Tribeca 2021: 7 DAYS offers a new perspective on classic rom com tropes
Directed by Roshan Sethi
Written by Roshan Sethi and Karan Soni
Starring Karan Soni and Geraldine Viswanathan
Unrated
Runtime: 1 hour 26 minutes
Streaming at Tribeca Festival starting June 11
by Audrey Callerstrom, Staff Writer
Ravi (Karan Soni) and Rita (Geraldine Viswanathan) sit down for a date. He’s arranged a picnic at what he understood to be a nice body of water with fish, but is actually a smelly reservoir with a receding waterline. He apologizes. They both feel awkward. It’s March 2020, so they’re both wearing their masks. It was when we knew to be scared of something, but not sure why. It’s hot and Ravi is sweating. “This is just like India!” He laughs as he dabs away sweat. They stumble through conversation about how their traditional Indian parents set them up via an online dating service. Their parents wrote their profiles. “Ravi has asthma and he was fat as a kid so diabetes is a concern,” reads Ravi’s mother in a voiceover. Then the alerts start coming through their phones. The NBA cancels their season. There’s a shelter in place order. Ravi, who is visiting California on a work trip, can’t get a rental car. He’s forced to shelter in place with Rita, who lives nearby.
7 Days is able to coast on the dynamic between Rita and Ravi. It’s a modern twist on “The Odd Couple,” strangers who are thrust into living together. Ravi finds out that Rita’s not the traditional Indian girl her profile made her out to be. She cusses, she drinks booze, she’s not vegetarian. There’s fried chicken in the fridge. She’s vulgar. As soon as she gets home, she ditches her modest dress for sweats and logo shirts that say things like QUESO QUEEN. Meanwhile, Ravi is embraces tradition. Karan Soni, who has more than 70 credits to his name but is perhaps known best as Dopinder, the driver in the Deadpool films, brings his signature deadpan delivery and charming “aw shucks” demeanor. It’s what makes him such an asset in other Duplass-produced films like Safety Not Guaranteed. He’s funny but he never lets on that he knows that he’s funny. “When I feel a rush of happiness I feel worried the happiness will be taken away from me so I distract myself,” Ravi says as he spontaneously starts doing jumping jacks. Geraldine Viswanathan (Blockers) gets some good lines as well.
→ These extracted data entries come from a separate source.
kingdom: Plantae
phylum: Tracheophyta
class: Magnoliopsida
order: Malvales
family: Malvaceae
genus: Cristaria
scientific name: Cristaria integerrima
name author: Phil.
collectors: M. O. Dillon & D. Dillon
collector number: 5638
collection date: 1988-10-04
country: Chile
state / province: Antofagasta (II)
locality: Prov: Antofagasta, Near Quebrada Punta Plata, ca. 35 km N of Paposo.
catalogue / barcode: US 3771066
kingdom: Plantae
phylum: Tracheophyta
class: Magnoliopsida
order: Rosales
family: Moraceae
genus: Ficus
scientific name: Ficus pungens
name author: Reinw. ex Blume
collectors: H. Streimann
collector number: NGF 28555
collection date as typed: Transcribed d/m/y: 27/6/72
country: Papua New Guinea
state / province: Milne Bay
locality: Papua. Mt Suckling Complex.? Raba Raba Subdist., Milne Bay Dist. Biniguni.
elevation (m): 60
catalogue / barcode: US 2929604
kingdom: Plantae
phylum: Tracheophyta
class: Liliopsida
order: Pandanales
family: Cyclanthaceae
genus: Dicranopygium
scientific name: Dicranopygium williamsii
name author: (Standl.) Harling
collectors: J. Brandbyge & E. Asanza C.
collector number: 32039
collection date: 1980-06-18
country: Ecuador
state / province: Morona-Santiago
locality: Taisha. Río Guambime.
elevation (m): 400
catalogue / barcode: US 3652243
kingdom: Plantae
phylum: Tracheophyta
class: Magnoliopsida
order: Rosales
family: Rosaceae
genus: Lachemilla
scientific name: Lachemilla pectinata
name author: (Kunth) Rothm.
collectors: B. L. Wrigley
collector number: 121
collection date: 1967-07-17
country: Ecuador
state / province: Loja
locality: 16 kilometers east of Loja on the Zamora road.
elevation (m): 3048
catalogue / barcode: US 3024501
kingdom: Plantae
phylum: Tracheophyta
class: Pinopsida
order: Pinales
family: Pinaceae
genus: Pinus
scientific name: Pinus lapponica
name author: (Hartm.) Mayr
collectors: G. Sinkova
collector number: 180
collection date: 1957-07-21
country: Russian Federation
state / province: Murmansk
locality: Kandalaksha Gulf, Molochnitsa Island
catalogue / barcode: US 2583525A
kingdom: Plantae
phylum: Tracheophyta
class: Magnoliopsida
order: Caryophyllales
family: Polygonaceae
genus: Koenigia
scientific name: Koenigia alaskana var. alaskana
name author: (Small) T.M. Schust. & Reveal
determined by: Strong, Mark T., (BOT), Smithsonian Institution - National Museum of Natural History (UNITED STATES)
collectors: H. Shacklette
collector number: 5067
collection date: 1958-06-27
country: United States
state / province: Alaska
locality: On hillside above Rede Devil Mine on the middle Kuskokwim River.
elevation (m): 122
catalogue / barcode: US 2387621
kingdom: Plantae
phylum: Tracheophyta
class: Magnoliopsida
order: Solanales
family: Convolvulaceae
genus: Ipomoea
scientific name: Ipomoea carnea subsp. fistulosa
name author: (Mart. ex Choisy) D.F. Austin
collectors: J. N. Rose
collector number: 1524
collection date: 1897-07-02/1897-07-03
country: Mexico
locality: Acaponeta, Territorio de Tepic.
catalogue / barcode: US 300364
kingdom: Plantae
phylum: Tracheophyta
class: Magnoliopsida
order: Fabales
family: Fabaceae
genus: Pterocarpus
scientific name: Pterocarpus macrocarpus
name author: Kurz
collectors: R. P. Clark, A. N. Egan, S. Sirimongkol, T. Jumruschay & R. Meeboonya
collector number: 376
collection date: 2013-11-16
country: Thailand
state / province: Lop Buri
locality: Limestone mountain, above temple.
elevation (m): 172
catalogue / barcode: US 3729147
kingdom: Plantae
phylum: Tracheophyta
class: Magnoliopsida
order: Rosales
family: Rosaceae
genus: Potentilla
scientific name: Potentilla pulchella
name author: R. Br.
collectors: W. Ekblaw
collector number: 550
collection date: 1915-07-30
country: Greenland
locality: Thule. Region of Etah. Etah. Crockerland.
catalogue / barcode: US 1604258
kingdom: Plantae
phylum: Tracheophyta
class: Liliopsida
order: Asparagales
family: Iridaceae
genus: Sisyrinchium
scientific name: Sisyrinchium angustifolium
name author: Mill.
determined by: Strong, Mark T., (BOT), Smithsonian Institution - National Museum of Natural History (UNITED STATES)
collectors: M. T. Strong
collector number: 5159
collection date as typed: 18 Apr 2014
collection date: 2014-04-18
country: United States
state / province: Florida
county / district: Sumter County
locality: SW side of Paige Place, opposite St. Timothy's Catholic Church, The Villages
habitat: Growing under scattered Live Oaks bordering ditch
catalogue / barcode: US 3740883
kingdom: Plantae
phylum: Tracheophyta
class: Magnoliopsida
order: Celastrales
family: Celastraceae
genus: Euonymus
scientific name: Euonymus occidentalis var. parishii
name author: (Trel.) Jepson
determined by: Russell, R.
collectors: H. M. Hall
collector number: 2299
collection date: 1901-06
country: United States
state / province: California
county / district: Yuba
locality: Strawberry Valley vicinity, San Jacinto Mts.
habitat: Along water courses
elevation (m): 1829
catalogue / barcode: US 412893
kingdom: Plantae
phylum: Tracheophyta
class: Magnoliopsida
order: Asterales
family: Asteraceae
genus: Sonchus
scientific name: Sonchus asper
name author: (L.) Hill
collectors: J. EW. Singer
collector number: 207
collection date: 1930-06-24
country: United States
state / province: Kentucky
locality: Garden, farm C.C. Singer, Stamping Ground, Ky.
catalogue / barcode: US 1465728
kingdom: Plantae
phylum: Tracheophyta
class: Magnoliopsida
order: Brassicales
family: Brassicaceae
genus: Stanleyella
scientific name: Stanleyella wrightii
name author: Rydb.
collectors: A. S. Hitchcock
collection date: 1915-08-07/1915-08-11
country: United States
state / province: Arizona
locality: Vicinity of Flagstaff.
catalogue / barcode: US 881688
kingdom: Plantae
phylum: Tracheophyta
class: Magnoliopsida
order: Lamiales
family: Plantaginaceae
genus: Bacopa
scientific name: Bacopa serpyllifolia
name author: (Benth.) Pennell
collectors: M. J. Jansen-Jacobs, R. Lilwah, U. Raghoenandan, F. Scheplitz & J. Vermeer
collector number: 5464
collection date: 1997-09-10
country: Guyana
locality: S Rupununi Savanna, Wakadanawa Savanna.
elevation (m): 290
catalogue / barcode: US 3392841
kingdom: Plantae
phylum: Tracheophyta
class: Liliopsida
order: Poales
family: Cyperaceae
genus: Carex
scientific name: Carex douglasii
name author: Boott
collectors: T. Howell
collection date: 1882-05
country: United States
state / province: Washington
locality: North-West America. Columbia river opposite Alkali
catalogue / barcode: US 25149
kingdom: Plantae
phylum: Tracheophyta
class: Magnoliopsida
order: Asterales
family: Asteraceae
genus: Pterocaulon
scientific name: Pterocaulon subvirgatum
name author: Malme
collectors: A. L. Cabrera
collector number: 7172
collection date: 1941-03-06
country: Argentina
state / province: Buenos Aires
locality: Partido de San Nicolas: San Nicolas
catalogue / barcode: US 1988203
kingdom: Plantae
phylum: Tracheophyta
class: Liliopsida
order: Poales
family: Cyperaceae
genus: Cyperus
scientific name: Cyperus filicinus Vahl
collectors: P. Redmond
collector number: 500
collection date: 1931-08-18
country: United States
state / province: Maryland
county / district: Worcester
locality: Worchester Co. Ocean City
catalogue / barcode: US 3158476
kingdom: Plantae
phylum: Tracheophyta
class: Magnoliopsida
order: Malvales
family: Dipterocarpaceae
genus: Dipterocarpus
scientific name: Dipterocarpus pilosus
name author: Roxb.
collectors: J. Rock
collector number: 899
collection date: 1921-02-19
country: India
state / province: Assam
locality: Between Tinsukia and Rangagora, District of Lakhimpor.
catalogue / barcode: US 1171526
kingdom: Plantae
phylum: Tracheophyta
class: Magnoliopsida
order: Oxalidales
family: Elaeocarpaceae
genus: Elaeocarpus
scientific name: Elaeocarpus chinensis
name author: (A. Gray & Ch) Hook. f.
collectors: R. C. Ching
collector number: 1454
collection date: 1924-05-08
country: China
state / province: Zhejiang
She has an aversion to cooking – she doesn’t even know where her stove is under all her junk. When Ravi asks her if she likes pasta, she replies, “I can eat a pound or two.”
The energy between the two leads is depleted when Rita, for unnecessary dramatic purposes, is stricken with COVID. This could have been a swift movie where these two leads get to know each other, bicker, fight, and make up. We don’t need to see them fall in love, but we want to see them be together. 7 Days, which is the amount of time Ravi’s parents spent together before getting married (and is about how long Rita and Ravi are quarantined for), turns schmaltzy. The standard beats, music, and shots are here. Loud drums to produce tension; sentimental, soft piano for when things turn sincere. Shots of sunbeams coming through a kitchen window, hanging pots and pans, Rita’s stuffed animals. We’re never in the hospital with Rita, we’re only experiencing it through Ravi’s eyes, and we only see her as they FaceTime. Sadly the movie deflates at this point and never recovers.
Up until that point, it’s an easy-to-watch crowd pleaser about two people with very different approaches to tradition. Ravi likes the idea of an arranged marriage; although his parents are divorced, they married seven days after they met (hence the title of the film). Rita thinks marriage is a sham. Rita lets Ravi loosen up, thanks to a spiked drink, but she’s not a “Manic Pixie Dream Girl.” They grow to care about each other, but they are ultimately not compatible, and the script recognizes that. Director Roshan Sethi makes good use of being confined to a small space. So we’re not just looking at windows and blank walls, every surface of Rita’s apartment is piled with stuff, from bags and clothes to little horse figurines which carefully line her mantle and desk. 7 Days gives us a diverse perspective of the traditional indie rom-com, and these are two terrific comic actors, but it drags in its hokey and sentimental second half.